* **Activity**
Render every line of the material below as a Markdown table with the columns Row and Line. Number the rows in order and leave out blank lines.

====

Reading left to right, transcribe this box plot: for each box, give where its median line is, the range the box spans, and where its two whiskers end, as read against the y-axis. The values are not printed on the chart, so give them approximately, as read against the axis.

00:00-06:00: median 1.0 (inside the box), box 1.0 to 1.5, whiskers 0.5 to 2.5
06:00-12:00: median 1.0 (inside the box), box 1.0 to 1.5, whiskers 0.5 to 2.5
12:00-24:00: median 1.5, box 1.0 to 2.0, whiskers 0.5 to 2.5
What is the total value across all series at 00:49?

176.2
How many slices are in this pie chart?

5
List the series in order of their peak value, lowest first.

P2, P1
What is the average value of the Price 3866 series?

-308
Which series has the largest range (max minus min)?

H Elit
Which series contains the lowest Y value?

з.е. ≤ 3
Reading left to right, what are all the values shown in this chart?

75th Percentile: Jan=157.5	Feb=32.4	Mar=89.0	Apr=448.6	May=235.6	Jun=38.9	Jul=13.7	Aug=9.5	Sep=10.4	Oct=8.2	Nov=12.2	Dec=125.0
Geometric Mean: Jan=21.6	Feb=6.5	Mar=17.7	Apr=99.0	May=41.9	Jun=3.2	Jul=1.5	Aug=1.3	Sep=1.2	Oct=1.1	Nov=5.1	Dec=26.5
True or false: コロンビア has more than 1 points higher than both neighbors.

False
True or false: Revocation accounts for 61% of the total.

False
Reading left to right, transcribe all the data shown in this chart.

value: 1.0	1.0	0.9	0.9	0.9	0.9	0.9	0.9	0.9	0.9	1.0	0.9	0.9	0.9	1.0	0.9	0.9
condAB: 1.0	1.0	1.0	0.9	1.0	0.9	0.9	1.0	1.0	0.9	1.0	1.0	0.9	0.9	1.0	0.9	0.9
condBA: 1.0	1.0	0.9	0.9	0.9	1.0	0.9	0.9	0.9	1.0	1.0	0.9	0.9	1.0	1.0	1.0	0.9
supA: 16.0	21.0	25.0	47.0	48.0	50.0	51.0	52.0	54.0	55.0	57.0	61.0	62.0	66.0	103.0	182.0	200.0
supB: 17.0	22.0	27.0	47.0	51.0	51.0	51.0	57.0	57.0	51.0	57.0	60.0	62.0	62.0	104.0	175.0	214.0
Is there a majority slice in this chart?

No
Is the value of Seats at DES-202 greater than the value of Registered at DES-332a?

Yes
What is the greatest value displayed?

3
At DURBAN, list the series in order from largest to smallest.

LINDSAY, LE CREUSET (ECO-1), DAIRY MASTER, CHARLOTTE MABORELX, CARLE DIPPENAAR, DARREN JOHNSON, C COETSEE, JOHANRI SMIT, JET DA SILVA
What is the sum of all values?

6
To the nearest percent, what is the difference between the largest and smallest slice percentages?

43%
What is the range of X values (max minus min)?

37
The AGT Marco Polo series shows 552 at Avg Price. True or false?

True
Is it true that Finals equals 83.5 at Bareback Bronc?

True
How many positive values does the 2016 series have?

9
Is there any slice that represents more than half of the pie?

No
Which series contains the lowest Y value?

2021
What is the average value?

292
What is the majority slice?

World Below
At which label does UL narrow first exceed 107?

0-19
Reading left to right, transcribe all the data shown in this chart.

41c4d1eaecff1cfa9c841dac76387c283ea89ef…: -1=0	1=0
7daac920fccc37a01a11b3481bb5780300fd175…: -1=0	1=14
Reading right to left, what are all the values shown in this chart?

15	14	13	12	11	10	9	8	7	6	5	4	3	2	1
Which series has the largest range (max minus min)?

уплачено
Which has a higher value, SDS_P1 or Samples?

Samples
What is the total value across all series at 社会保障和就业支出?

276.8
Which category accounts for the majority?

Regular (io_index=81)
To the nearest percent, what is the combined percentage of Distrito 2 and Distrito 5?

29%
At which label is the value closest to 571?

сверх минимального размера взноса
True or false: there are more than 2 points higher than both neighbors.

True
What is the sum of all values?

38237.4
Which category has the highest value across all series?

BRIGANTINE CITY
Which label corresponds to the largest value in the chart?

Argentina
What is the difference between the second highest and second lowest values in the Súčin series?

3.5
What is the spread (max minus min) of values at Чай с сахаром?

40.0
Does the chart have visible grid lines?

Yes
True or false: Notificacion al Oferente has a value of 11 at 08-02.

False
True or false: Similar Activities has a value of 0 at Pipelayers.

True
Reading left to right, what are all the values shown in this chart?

====

* **Answer space**
| Row | Line |
|---|---|
| 1 | Reading left to right, transcribe this box plot: for each box, give where its median line is, the range the box spans, and where its two whiskers end, as read against the y-axis. The values are not printed on the chart, so give them approximately, as read against the axis. |
| 2 | 00:00-06:00: median 1.0 (inside the box), box 1.0 to 1.5, whiskers 0.5 to 2.5 |
| 3 | 06:00-12:00: median 1.0 (inside the box), box 1.0 to 1.5, whiskers 0.5 to 2.5 |
| 4 | 12:00-24:00: median 1.5, box 1.0 to 2.0, whiskers 0.5 to 2.5 |
| 5 | What is the total value across all series at 00:49? |
| 6 | 176.2 |
| 7 | How many slices are in this pie chart? |
| 8 | 5 |
| 9 | List the series in order of their peak value, lowest first. |
| 10 | P2, P1 |
| 11 | What is the average value of the Price 3866 series? |
| 12 | -308 |
| 13 | Which series has the largest range (max minus min)? |
| 14 | H Elit |
| 15 | Which series contains the lowest Y value? |
| 16 | з.е. ≤ 3 |
| 17 | Reading left to right, what are all the values shown in this chart? |
| 18 | 75th Percentile: Jan=157.5	Feb=32.4	Mar=89.0	Apr=448.6	May=235.6	Jun=38.9	Jul=13.7	Aug=9.5	Sep=10.4	Oct=8.2	Nov=12.2	Dec=125.0 |
| 19 | Geometric Mean: Jan=21.6	Feb=6.5	Mar=17.7	Apr=99.0	May=41.9	Jun=3.2	Jul=1.5	Aug=1.3	Sep=1.2	Oct=1.1	Nov=5.1	Dec=26.5 |
| 20 | True or false: コロンビア has more than 1 points higher than both neighbors. |
| 21 | False |
| 22 | True or false: Revocation accounts for 61% of the total. |
| 23 | False |
| 24 | Reading left to right, transcribe all the data shown in this chart. |
| 25 | value: 1.0	1.0	0.9	0.9	0.9	0.9	0.9	0.9	0.9	0.9	1.0	0.9	0.9	0.9	1.0	0.9	0.9 |
| 26 | condAB: 1.0	1.0	1.0	0.9	1.0	0.9	0.9	1.0	1.0	0.9	1.0	1.0	0.9	0.9	1.0	0.9	0.9 |
| 27 | condBA: 1.0	1.0	0.9	0.9	0.9	1.0	0.9	0.9	0.9	1.0	1.0	0.9	0.9	1.0	1.0	1.0	0.9 |
| 28 | supA: 16.0	21.0	25.0	47.0	48.0	50.0	51.0	52.0	54.0	55.0	57.0	61.0	62.0	66.0	103.0	182.0	200.0 |
| 29 | supB: 17.0	22.0	27.0	47.0	51.0	51.0	51.0	57.0	57.0	51.0	57.0	60.0	62.0	62.0	104.0	175.0	214.0 |
| 30 | Is there a majority slice in this chart? |
| 31 | No |
| 32 | Is the value of Seats at DES-202 greater than the value of Registered at DES-332a? |
| 33 | Yes |
| 34 | What is the greatest value displayed? |
| 35 | 3 |
| 36 | At DURBAN, list the series in order from largest to smallest. |
| 37 | LINDSAY, LE CREUSET (ECO-1), DAIRY MASTER, CHARLOTTE MABORELX, CARLE DIPPENAAR, DARREN JOHNSON, C COETSEE, JOHANRI SMIT, JET DA SILVA |
| 38 | What is the sum of all values? |
| 39 | 6 |
| 40 | To the nearest percent, what is the difference between the largest and smallest slice percentages? |
| 41 | 43% |
| 42 | What is the range of X values (max minus min)? |
| 43 | 37 |
| 44 | The AGT Marco Polo series shows 552 at Avg Price. True or false? |
| 45 | True |
| 46 | Is it true that Finals equals 83.5 at Bareback Bronc? |
| 47 | True |
| 48 | How many positive values does the 2016 series have? |
| 49 | 9 |
| 50 | Is there any slice that represents more than half of the pie? |
| 51 | No |
| 52 | Which series contains the lowest Y value? |
| 53 | 2021 |
| 54 | What is the average value? |
| 55 | 292 |
| 56 | What is the majority slice? |
| 57 | World Below |
| 58 | At which label does UL narrow first exceed 107? |
| 59 | 0-19 |
| 60 | Reading left to right, transcribe all the data shown in this chart. |
| 61 | 41c4d1eaecff1cfa9c841dac76387c283ea89ef…: -1=0	1=0 |
| 62 | 7daac920fccc37a01a11b3481bb5780300fd175…: -1=0	1=14 |
| 63 | Reading right to left, what are all the values shown in this chart? |
| 64 | 15	14	13	12	11	10	9	8	7	6	5	4	3	2	1 |
| 65 | Which series has the largest range (max minus min)? |
| 66 | уплачено |
| 67 | Which has a higher value, SDS_P1 or Samples? |
| 68 | Samples |
| 69 | What is the total value across all series at 社会保障和就业支出? |
| 70 | 276.8 |
| 71 | Which category accounts for the majority? |
| 72 | Regular (io_index=81) |
| 73 | To the nearest percent, what is the combined percentage of Distrito 2 and Distrito 5? |
| 74 | 29% |
| 75 | At which label is the value closest to 571? |
| 76 | сверх минимального размера взноса |
| 77 | True or false: there are more than 2 points higher than both neighbors. |
| 78 | True |
| 79 | What is the sum of all values? |
| 80 | 38237.4 |
| 81 | Which category has the highest value across all series? |
| 82 | BRIGANTINE CITY |
| 83 | Which label corresponds to the largest value in the chart? |
| 84 | Argentina |
| 85 | What is the difference between the second highest and second lowest values in the Súčin series? |
| 86 | 3.5 |
| 87 | What is the spread (max minus min) of values at Чай с сахаром? |
| 88 | 40.0 |
| 89 | Does the chart have visible grid lines? |
| 90 | Yes |
| 91 | True or false: Notificacion al Oferente has a value of 11 at 08-02. |
| 92 | False |
| 93 | True or false: Similar Activities has a value of 0 at Pipelayers. |
| 94 | True |
| 95 | Reading left to right, what are all the values shown in this chart? |